*PROBLEM DETAILS*
Since the data must remain as supplied, reproduce it word for word.

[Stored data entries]
..........

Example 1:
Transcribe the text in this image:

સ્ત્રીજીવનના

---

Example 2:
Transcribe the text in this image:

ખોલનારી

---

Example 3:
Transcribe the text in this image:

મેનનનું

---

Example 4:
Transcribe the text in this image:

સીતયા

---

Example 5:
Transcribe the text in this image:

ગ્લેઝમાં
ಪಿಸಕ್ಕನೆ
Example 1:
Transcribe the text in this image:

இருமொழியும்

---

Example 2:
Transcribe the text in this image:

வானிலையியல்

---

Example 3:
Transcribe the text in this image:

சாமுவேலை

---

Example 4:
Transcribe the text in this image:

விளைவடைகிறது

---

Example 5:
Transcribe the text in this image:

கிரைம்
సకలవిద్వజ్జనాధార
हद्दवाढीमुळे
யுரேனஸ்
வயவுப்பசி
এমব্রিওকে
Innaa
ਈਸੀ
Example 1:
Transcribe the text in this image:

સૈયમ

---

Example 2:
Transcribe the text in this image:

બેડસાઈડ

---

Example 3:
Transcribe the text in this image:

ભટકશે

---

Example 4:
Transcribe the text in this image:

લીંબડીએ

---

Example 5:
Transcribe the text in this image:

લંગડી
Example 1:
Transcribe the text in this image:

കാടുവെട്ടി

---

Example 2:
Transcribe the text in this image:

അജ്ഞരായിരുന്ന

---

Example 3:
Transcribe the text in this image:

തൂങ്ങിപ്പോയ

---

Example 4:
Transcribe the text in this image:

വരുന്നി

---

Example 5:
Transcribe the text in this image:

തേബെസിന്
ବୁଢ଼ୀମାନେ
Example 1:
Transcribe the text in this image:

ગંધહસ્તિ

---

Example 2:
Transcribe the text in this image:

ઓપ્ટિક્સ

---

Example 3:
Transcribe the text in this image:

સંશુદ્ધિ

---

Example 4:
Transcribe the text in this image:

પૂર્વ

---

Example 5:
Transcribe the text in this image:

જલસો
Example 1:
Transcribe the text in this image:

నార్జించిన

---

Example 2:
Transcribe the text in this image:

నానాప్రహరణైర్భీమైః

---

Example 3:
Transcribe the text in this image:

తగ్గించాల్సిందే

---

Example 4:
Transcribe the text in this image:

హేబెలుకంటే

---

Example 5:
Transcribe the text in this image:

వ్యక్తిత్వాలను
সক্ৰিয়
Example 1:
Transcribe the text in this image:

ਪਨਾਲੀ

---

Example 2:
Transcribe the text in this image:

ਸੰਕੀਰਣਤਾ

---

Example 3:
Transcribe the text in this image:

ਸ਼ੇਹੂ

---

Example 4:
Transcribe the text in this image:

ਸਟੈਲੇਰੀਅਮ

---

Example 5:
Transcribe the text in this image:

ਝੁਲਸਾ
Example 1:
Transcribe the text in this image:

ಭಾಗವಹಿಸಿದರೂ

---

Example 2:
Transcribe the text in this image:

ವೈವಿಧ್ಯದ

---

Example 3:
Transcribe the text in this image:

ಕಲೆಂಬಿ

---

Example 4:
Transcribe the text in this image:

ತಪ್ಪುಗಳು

..........

*TASK SOLUTION*
Example 1:
Transcribe the text in this image:

સ્ત્રીજીવનના

---

Example 2:
Transcribe the text in this image:

ખોલનારી

---

Example 3:
Transcribe the text in this image:

મેનનનું

---

Example 4:
Transcribe the text in this image:

સીતયા

---

Example 5:
Transcribe the text in this image:

ગ્લેઝમાં
ಪಿಸಕ್ಕನೆ
Example 1:
Transcribe the text in this image:

இருமொழியும்

---

Example 2:
Transcribe the text in this image:

வானிலையியல்

---

Example 3:
Transcribe the text in this image:

சாமுவேலை

---

Example 4:
Transcribe the text in this image:

விளைவடைகிறது

---

Example 5:
Transcribe the text in this image:

கிரைம்
సకలవిద్వజ్జనాధార
हद्दवाढीमुळे
யுரேனஸ்
வயவுப்பசி
এমব্রিওকে
Innaa
ਈਸੀ
Example 1:
Transcribe the text in this image:

સૈયમ

---

Example 2:
Transcribe the text in this image:

બેડસાઈડ

---

Example 3:
Transcribe the text in this image:

ભટકશે

---

Example 4:
Transcribe the text in this image:

લીંબડીએ

---

Example 5:
Transcribe the text in this image:

લંગડી
Example 1:
Transcribe the text in this image:

കാടുവെട്ടി

---

Example 2:
Transcribe the text in this image:

അജ്ഞരായിരുന്ന

---

Example 3:
Transcribe the text in this image:

തൂങ്ങിപ്പോയ

---

Example 4:
Transcribe the text in this image:

വരുന്നി

---

Example 5:
Transcribe the text in this image:

തേബെസിന്
ବୁଢ଼ୀମାନେ
Example 1:
Transcribe the text in this image:

ગંધહસ્તિ

---

Example 2:
Transcribe the text in this image:

ઓપ્ટિક્સ

---

Example 3:
Transcribe the text in this image:

સંશુદ્ધિ

---

Example 4:
Transcribe the text in this image:

પૂર્વ

---

Example 5:
Transcribe the text in this image:

જલસો
Example 1:
Transcribe the text in this image:

నార్జించిన

---

Example 2:
Transcribe the text in this image:

నానాప్రహరణైర్భీమైః

---

Example 3:
Transcribe the text in this image:

తగ్గించాల్సిందే

---

Example 4:
Transcribe the text in this image:

హేబెలుకంటే

---

Example 5:
Transcribe the text in this image:

వ్యక్తిత్వాలను
সক্ৰিয়
Example 1:
Transcribe the text in this image:

ਪਨਾਲੀ

---

Example 2:
Transcribe the text in this image:

ਸੰਕੀਰਣਤਾ

---

Example 3:
Transcribe the text in this image:

ਸ਼ੇਹੂ

---

Example 4:
Transcribe the text in this image:

ਸਟੈਲੇਰੀਅਮ

---

Example 5:
Transcribe the text in this image:

ਝੁਲਸਾ
Example 1:
Transcribe the text in this image:

ಭಾಗವಹಿಸಿದರೂ

---

Example 2:
Transcribe the text in this image:

ವೈವಿಧ್ಯದ

---

Example 3:
Transcribe the text in this image:

ಕಲೆಂಬಿ

---

Example 4:
Transcribe the text in this image:

ತಪ್ಪುಗಳು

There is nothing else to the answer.